Thursday, February 24, 2022

Disney World Makes Genie Plus Attraction Changes

 


Starting February 25 and continuing through August 7, Walt Disney World has made some changes to their Genie+ service.  In the past, two attractions at each park have been available for purchase via Individual Lightning Lanes (ILL), which are a la carte purchases and not included with the general umbrella Genie+ service.  During the holiday season, one of these attractions at each park were moved to Genie+, leaving just one ILL per park. That change is taking place again, and this time for a significant period of time, as announced.


The attractions moving to Genie+ are Space Mountain (Magic Kingdom), Frozen Ever After (Epcot), Mickey & Minnie's Runaway Railway (Hollywood Studios) and Expedition Everest (Animal Kingdom).  Remy's Ratatouille Adventure at Epcot was formerly an ILL that is also moving to Genie+ for this time period (and perhaps beyond).
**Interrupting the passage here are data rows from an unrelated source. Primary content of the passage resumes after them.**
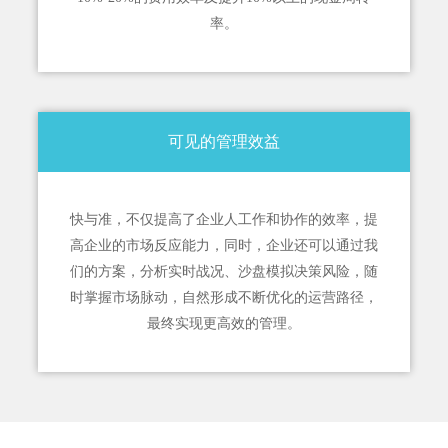
率。
可见的管理效益
快与准，不仅提高了企业人工作和协作的效率，提
高企业的市场反应能力，同时，企业还可以通过我
们的方案，分析实时战况、沙盘模拟决策风险，随
时掌握市场脉动，自然形成不断优化的运营路径，
最终实现更高效的管理。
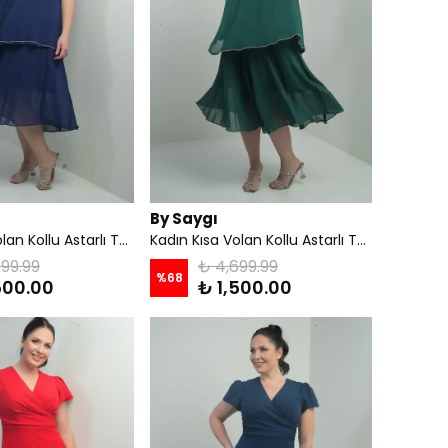
By Saygı
Kadın Kısa Volan Kollu Astarlı Taş Detaylı Büyük Beden Şifon Midi Elbise - Parlament
Kadın Kısa Volan Kollu Astarlı Taş Detaylı Büyük Beden Şifon Midi Elbise - Zümrüt
99.99
₺ 4,699.99
%
68
500.00
₺ 1,500.00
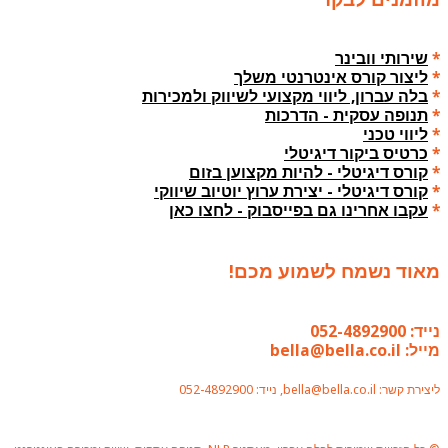
*
שירותי וובינר
*
ליצור קורס אינטרנטי משלך
*
בלה עברון, ליווי מקצועי לשיווק ולמכירות
*
תנופה עסקית - הדרכות
*
ליווי טכני
*
כרטיס ביקור דיגיטלי
*
קורס דיגיטלי - להיות מקצוען בזום
*
קורס דיגיטלי - יצירת ערוץ יוטיוב שיווקי
*
עקבו אחרינו גם בפייסבוק - לחצו כאן
מאוד נשמח לשמוע מכם!
נייד: 052-4892900
מייל: bella@bella.co.il
ליצירת קשר: bella@bella.co.il, נייד: 052-4892900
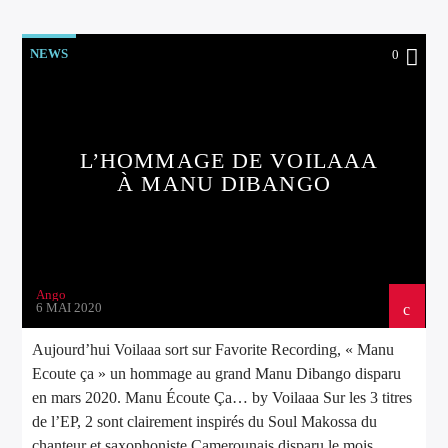
NEWS
0
L’HOMMAGE DE VOILAAA
À MANU DIBANGO
Ango
6 MAI 2020
Aujourd’hui Voilaaa sort sur Favorite Recording, « Manu
Ecoute ça » un hommage au grand Manu Dibango disparu
en mars 2020. Manu Écoute Ça… by Voilaaa Sur les 3 titres
de l’EP, 2 sont clairement inspirés du Soul Makossa du
chanteur et saxophoniste Camerounais disparu le mois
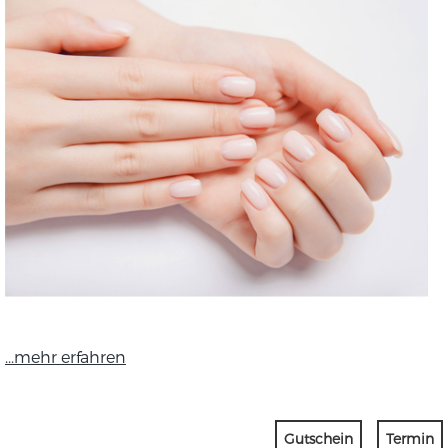
...mehr erfahren
Gutschein
Termin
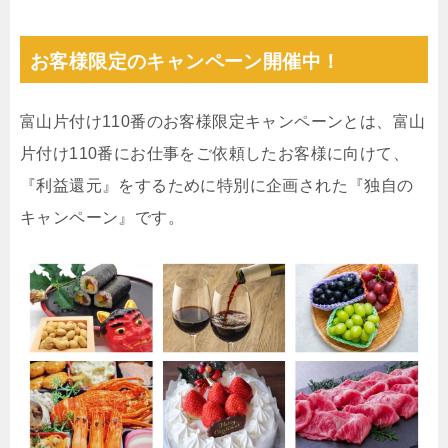
お客様限定のキャンペーン開催中！
富山片付け110番のお客様限定キャンペーンとは、富山
片付け110番にお仕事をご依頼したお客様に向けて、
『利益還元』をするために特別に企画された『独自の
キャンペーン』です。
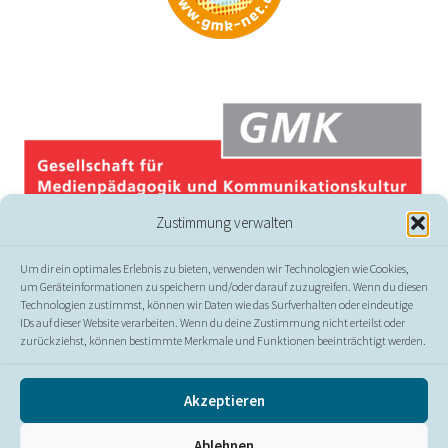
Zustimmung verwalten
Um dir ein optimales Erlebnis zu bieten, verwenden wir Technologien wie Cookies,
um Geräteinformationen zu speichern und/oder darauf zuzugreifen. Wenn du diesen
Technologien zustimmst, können wir Daten wie das Surfverhalten oder eindeutige
IDs auf dieser Website verarbeiten. Wenn du deine Zustimmung nicht erteilst oder
zurückziehst, können bestimmte Merkmale und Funktionen beeinträchtigt werden.
© GMK
Akzeptieren
Presse
//
Kontakt
//
Impressum
//
Datenschutz
//
Ablehnen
That leaves just one ILL attraction at each park - Seven Dwarfs Mine Train (Magic Kingdom), Guardians of the Galaxy: Cosmic Rewind (Epcot), Star Wars Rise of the Resistance (Hollywood Studios) and Avatar Flight of Passage (Animal Kingdom).

 


You might be wondering why this change is being made.  The attractions being moved to Genie+ are the "lesser" of the two ILL attractions at each park - this isn't a controversial statement.  Even so, it's not as if Disney was losing money by having them priced individually.  As long as SOME people were purchasing them, that was simply pure profit for Disney. So why would they choose to give that up?


The answer is likely in the customer satisfaction with the Genie+ system.  If Disney is trying to sell Genie+ to the average guest (and they are!), they want people to come away satisfied with the system.  This is already a tough sell to any guest who had been to Walt Disney World in recent years, as it effectively is a replacement for the FastPass+ system, which, as you probably know, was included with the cost of your ticket.  So any paid system was going to receive some push back, often via online communities.
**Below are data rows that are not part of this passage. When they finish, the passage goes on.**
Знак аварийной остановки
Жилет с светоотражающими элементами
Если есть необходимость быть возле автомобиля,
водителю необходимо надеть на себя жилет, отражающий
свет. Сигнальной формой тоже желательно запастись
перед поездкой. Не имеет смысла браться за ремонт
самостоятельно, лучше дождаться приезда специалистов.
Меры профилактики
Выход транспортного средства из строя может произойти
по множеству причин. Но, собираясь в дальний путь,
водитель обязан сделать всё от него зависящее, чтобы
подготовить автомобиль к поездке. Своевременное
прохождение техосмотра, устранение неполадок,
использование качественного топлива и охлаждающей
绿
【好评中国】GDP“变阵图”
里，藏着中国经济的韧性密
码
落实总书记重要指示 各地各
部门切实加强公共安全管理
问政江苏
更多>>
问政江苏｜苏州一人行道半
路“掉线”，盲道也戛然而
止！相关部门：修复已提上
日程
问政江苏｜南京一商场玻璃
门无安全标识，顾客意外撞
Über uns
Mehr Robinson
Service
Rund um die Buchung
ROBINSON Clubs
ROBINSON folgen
But Genie+ is what we have, like it or not.  By moving these attractions during the busiest time of year, Disney had a sample of guest utilization as well as guest feedback.  If you're paying $15 per person per day to use Genie+, the question is what are you getting for your money?  When the parks were very crowded, there have been horror stories of people only being able to ride two or three attractions with Genie+.  That's not exactly a point in its favor.  This is less of a problem during less busy times, but with Spring Break and Easter coming up, Disney is getting ahead of this issue (though one wonders why they didn't make this change before President's Week, one of the most crowded weeks of the year).


So how does this change make Genie+ more functional?  The simple answer is that the more attractions that are available, the more guests can use the service and pick up Genie+ reservations throughout the day.  This is one of the reasons why Genie+ is easier and more useful at Disneyland, where there are fewer parks but more attractions per park.  Even one more attraction per park at WDW can make a difference in availability throughout the day.


The park that should benefit most from this change is Hollywood Studios, which has a top heavy attraction lineup.  Slinky Dog Dash, for example, has run out of return times very early in the day, meaning that if you didn't jump on that one right at 7:00 a.m., you would likely not have a chance to ride it via Genie+.  Having Runaway Railway there now should spread out demand between these rides, leaving both of them with more availability throughout the day.  Animal Kingdom should also benefit from this change since it is the park with the fewest rides, though it's a moot point until Expedition Everest comes back from refurbishment.


Disney has plenty of data regarding Genie+ and seeing them make changes here is not surprising.  I'm sure this won't be the last one.  They are looking for an optimal adoption rate, where enough guests purchase it to make it worthwhile but not TOO many guests purchase it or it loses functionality.  If they're making this change, you can bet the bottom line is always behind it.